St Albans United FC

Extract from: ‘Being Malcolm – Too Many Heartbeats’ ©
A complex story of my journey as entrepreneur, first team manager, coach, financier, amateur football club dogsbody, and local league newspaper sports contributor.

It is an unlikely tale of soccer-mad local lads and their meteoric rise from grassroots obscurity, to professionally touring and playing in the emerging future soccer powerhouse the United States of America eventually became. 

Add to this the breaking of a Guinness world football record, and even the fairy tale event of playing european football at top club level in Swiss stadia. 
All of which produced a series of stunning events which captured the imaginations of a city’s sleepy sporting population.

St Albans United FC was in part my baby and it had to work. I pitched in deep to help form its existence by securing lucrative professional sponsorship deals with kit giants Litesome Sportswear. Financial support, medical stock and equipment deals with global giant Smith & Nephew Pharmaceuticals; and by generating significant interest in commercial business ties within St Albans commerce.

Not forgetting, this was a club whose original structure was founded within the public bar of ‘The Acorn’ Public House on cobbled Victoria Street, St Albans, circa 1975. I was still in my early 20s and was driven by burning ambition.

A real-life story, one which eventually contributed heavily to the loss of my first marriage and, in financial terms, personally hit me for £15,000 (value equivalent of £129,000 in 2021) and suffering the additional ignominy of walking away from a project I had shared in with a bunch of fresh-faced, good-hearted honest lads who became closest friends.

Less than five years later the adventurous club would disband and fade into the annals and mists of local history. 

What St Albans United FC achieved in just five years was thrilling. The interest it generated, and a success level achieved over just five seasons was so much more than the go nowhere, do nothing, ambition-shy, and moribund grey suits could even dream of at neighbouring established club St Albans City.

Yet, the hitherto publicly unknown strangest of twists to this story came during the final days of United, when officials from City FC clandestinely invited me to a meeting at their less than illustrious Clarence Park home. Flanked by two members of the boardroom brigade, I was asked if able and willing to produce them a winning club, conditional on accepting the provision of a boardroom ‘oversight assistant’.

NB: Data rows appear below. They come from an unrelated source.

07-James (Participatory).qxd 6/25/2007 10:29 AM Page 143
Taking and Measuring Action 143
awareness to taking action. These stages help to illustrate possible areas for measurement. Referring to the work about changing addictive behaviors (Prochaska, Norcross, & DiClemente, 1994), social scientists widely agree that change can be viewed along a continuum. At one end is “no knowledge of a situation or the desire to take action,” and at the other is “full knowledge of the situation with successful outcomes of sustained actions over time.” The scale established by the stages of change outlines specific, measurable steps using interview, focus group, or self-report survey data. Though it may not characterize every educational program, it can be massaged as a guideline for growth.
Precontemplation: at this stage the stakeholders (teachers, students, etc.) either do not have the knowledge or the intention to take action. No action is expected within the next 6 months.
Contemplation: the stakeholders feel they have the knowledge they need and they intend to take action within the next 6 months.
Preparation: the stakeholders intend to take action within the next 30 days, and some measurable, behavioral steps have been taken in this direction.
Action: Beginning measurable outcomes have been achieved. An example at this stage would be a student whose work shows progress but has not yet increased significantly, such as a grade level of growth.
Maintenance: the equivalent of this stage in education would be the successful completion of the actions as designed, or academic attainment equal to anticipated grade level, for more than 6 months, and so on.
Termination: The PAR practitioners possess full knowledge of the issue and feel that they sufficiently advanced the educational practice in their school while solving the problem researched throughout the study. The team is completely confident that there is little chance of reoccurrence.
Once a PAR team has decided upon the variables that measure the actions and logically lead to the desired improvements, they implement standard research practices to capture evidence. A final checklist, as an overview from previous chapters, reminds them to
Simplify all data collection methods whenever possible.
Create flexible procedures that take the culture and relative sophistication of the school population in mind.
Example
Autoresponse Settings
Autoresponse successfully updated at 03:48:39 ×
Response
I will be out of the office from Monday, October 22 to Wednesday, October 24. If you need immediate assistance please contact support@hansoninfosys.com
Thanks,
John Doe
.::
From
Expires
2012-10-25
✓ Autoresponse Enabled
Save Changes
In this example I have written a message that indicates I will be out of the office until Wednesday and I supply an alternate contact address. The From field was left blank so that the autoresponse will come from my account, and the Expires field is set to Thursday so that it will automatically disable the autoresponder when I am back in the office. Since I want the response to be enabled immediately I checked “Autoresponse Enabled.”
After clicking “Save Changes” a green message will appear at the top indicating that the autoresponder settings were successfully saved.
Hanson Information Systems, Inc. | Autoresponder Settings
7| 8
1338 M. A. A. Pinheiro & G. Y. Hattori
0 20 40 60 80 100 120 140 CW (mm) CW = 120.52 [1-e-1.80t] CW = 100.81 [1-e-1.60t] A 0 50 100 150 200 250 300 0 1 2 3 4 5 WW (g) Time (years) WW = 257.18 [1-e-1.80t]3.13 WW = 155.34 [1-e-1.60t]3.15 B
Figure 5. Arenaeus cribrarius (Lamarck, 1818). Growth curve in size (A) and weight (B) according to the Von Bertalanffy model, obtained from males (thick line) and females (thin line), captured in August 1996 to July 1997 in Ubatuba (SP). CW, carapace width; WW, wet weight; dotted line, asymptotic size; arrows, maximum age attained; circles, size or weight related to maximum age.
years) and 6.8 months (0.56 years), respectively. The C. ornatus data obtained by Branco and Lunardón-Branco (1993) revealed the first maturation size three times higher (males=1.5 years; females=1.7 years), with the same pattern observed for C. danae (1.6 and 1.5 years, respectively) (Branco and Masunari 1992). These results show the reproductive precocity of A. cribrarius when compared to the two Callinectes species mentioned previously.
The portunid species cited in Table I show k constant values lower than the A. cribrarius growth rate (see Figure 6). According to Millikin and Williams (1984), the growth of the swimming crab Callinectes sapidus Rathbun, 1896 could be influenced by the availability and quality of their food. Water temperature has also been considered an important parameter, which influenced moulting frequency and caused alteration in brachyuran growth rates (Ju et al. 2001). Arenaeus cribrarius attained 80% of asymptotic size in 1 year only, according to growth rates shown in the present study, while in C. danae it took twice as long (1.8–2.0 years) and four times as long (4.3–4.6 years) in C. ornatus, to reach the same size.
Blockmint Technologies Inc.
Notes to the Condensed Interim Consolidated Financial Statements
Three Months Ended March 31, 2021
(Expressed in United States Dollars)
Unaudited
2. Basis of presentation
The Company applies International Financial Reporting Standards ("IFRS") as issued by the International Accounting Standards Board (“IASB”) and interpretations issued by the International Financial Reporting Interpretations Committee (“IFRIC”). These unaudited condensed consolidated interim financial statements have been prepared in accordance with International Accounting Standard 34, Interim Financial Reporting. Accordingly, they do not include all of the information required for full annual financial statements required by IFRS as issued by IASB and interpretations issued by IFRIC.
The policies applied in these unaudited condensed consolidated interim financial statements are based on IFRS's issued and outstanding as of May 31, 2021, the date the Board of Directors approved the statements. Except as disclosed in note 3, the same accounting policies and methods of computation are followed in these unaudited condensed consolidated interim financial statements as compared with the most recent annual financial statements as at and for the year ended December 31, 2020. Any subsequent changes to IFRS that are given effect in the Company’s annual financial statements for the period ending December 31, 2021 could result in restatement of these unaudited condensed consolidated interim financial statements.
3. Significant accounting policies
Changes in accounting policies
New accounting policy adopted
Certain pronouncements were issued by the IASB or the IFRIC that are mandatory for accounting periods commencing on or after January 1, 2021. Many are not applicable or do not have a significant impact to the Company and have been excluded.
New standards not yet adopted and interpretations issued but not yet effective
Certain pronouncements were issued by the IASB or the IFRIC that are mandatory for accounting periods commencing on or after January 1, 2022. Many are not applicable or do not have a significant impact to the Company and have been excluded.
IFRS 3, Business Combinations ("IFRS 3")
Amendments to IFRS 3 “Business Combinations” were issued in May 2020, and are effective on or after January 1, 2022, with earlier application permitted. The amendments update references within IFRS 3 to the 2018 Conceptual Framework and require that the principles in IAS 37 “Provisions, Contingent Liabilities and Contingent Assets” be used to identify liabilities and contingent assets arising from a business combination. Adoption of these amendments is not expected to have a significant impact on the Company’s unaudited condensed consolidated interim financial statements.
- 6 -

I knew this club and local league football inside out, so when asked if I would replicate the same success levels achieved at United, I could only vision the inactive men in grey suits hankering after something they could have achieved for themselves.

Instead, they officiated St Albans City FC through multiple seasons of decline. Barren years of inaction which had needed only a modicum of vision and energy to drive the club forward.

Thanks, but no thanks.

My marriage was the first casualty, my sanity the second, so I was off to America to live the dream within American media and to revel in the Floridian Spring Break lure of beach partying bikini-clad students.
But that’s another story…

‘Being Malcolm – Too Many Heartbeats’ ©

——-photo: St Alban’s United F C  -v- GFC Zurich 
1st Team Manager & Coach  Malcolm, viewed back row, far left.
A huge game against the professionals of Zurich, which included a Swiss international player.
St Albans lost 2-1

Victorious players of St Albans United FC with 1st Team Manager Malcolm (pictured middle row, far right) on their return home. St Albans United won the inaugural Atlantic Cup in America during their summer tour of 1978.